● Source document
The definition of love in the following passage is the definition for an unconditional, godly type of love, agape love (αγάπη).  Not the way one loves their wife, not the way one loves a lamp, but the way that God loves mankind and commands us to love one another.

1 Corinthians 13:4-7 (NASB)- "Love is patient, love is kind and is not jealous; love does not brag and is not arrogant, does not act unbecomingly; it does not seek its own, is not provoked, does not take into account a wrong suffered, does not rejoice in unrighteousness, but rejoices with the truth; bears all things, believes all things, hopes all things, endures all things."

Look at that carefully...Love is not jealous.  If God is a jealous God (Exodus 20:5), and if God is love (1 John 4:8), how can love not be jealous as stated above?  Is this a point of contradiction in the Bible, or is there a legitimate reason for this discrepancy?

Since the King James Version of the Bible was used, a definition of "jealous" needs to be found.  Os Guiness in, Steering Through Chaos, stated:

The words envy and jealousy commonly overlap in ordinary usage, but jealousy was once distinctive - the passionate effort to keep what is one's own by right. (pg. 73)

Points that follow Mr. Guiness' statement are:

bulletEnvy is the feeling we get when we want something that we don't deserve.  When someone is getting praise that we want and think we deserve, but don't truly deserve it.
 
bulletJealousy is the feeling we get when we are not getting what we deserve.  If I am the person who put on the entire production of a show and someone else takes credit for it and receives praise, then I might be jealous, but my jealousy is justified, so is not envy.

● Required action A
In the passage on agape love, which book is quoted on the difference between envy and jealousy?
● Required action B
From the passage on agape love, extract everything from "The words envy" down to "right. (pg. 73)", copied word for word.
The lines that follow come from a separate source unrelated to the passage on agape love.

(Collected data)
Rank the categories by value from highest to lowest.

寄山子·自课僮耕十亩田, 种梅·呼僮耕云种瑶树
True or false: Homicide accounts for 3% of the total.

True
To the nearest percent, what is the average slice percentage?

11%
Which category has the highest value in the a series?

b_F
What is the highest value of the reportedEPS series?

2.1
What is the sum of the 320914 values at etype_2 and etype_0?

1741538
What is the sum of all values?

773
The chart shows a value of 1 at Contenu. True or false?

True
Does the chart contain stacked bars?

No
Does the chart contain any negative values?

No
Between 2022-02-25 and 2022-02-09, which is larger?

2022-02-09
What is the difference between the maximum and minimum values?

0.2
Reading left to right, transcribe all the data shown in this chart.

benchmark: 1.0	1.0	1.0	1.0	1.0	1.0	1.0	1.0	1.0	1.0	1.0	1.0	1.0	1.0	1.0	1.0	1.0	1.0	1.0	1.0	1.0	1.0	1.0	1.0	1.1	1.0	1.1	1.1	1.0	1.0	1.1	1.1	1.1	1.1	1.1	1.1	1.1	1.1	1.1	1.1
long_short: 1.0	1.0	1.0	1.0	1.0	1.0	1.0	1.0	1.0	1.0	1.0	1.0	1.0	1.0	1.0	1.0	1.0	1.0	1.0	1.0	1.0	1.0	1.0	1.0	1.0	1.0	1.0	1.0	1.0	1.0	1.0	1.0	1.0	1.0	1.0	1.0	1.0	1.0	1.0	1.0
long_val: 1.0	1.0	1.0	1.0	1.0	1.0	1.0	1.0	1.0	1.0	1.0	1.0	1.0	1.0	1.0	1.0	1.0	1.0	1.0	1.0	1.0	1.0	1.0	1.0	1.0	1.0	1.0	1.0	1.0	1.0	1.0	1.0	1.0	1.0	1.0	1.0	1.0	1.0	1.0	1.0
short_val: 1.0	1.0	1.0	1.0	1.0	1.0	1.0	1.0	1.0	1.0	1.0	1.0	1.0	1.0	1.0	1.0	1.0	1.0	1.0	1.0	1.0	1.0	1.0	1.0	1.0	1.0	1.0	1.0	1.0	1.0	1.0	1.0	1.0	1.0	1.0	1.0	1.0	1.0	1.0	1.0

● Exercise solution A
Steering Through Chaos, by Os Guiness

● Exercise solution B
The words envy and jealousy commonly overlap in ordinary usage, but jealousy was once distinctive - the passionate effort to keep what is one's own by right. (pg. 73)